Est-il permis de transgresser le huitième commandement : « Tu ne mentiras pas » ? Nous ne parlons pas ici du cas délicat du mensonge à un nazi nous demandant si nous cachons chez nous des Juifs (et c’est le cas), mais du cas plus personnel et moins honorable où mentir nous permet d’éviter un dommage plus grand, voire de sauver notre vie. Plutôt que de parler en général, prenons l’exemple du docteur Augoyard développé par le moraliste fribourgeois Servais Pinckaers [1] :
« Ceux qui ont vu le film du procès de Kaboul montrant le Dr Augoyard en train d’avouer qu’il a fait de l’espionnage pour les puissances capitalistes, n’ont pu échapper à une question secrète. Ce médecin français venu apporter généreusement l’aide de ses soins à la population afghane dans les régions occupées par la rébellion, pouvait-il vraiment accepter de faire des ‘aveux’ évidemment faux, préfabriqués et imposés ? L’explication venait spontanément à l’esprit et elle s’est vérifiée rapidement : les ‘aveux’ étaient le prix de la libération. Le cas n’en pose pas moins un problème fondamental qu’il faut avoir le courage d’aborder, car il engage des valeurs fondamentales. Le Dr Augoyard l’a bien senti : ‘Un jour on m’a dit que j’allais être jugé, mais que ma condamnation ne serait que théorique pourvu que j’accepte de dénigrer les rebelles publiquement. J’ai accepté. Cela n’a pas été facile moralement…’ a-t-il déclaré à son retour en France.

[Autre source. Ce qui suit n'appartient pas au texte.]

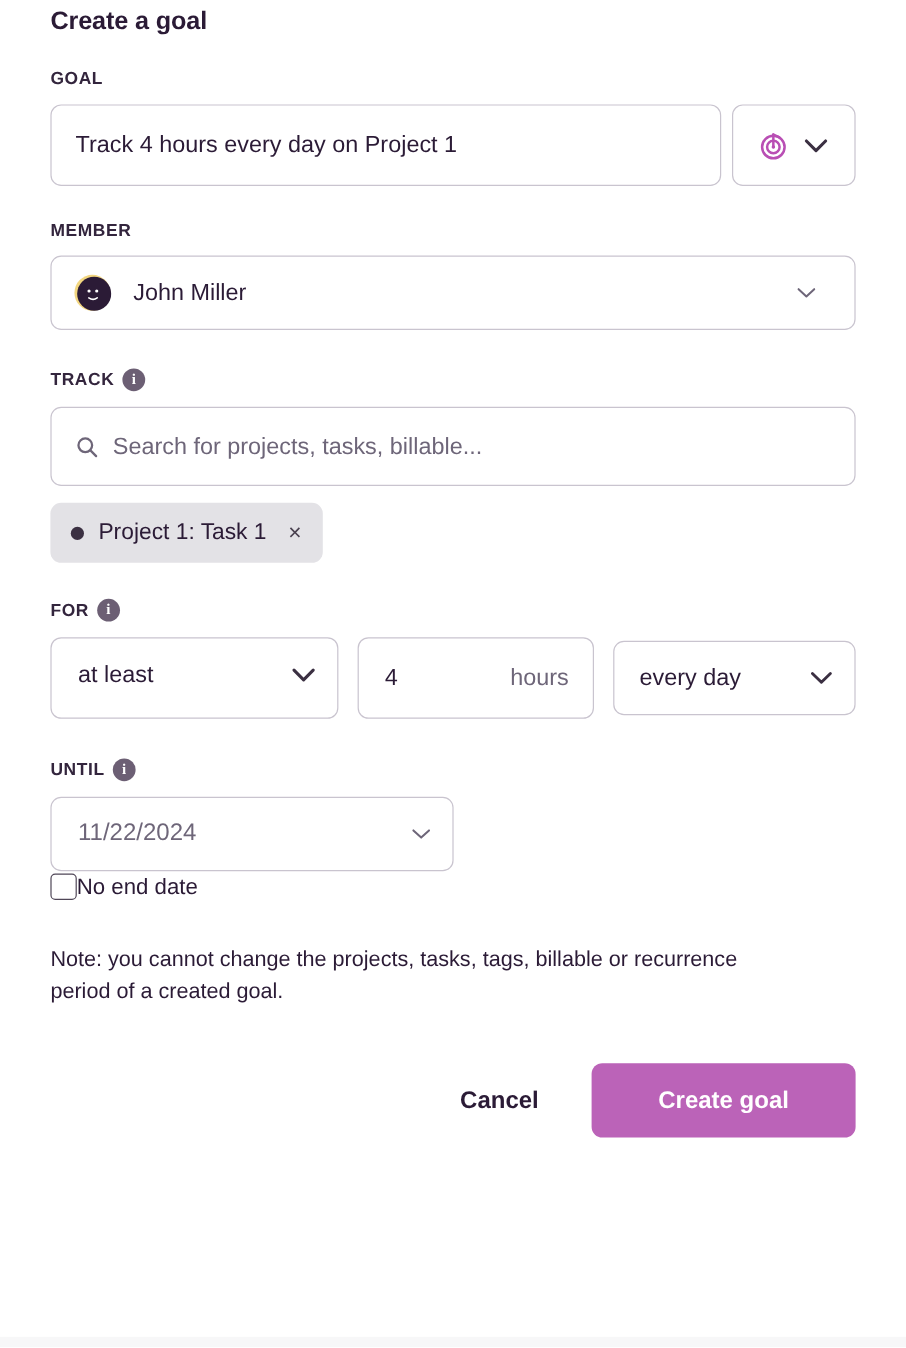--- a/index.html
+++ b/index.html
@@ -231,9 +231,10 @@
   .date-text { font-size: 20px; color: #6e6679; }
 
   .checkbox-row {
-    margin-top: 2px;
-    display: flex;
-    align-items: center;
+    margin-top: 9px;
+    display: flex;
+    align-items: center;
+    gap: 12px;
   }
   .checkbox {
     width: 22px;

« Certes il ne convient pas que nous jugions, à notre tour, le Dr Augoyard, car personne ne sait avec certitude ce qu’il aurait fait à sa place, dans ces circonstances dures où sa liberté et sa vie étaient en cause. De tels problèmes ne peuvent être traités qu’avec humilité et délicatesse. Il n’empêche qu’au-delà de la personne du Dr Augoyard, la question nous atteint ».
Or, cette question est celle du mensonge : peut-on « pour certaines raisons, sous la pression de la menace et de sévices éventuels, accepter de mentir, spécialement dans le cadre d’un procès public qui, par nature, doit être un organe de la vérité et de la justice ? »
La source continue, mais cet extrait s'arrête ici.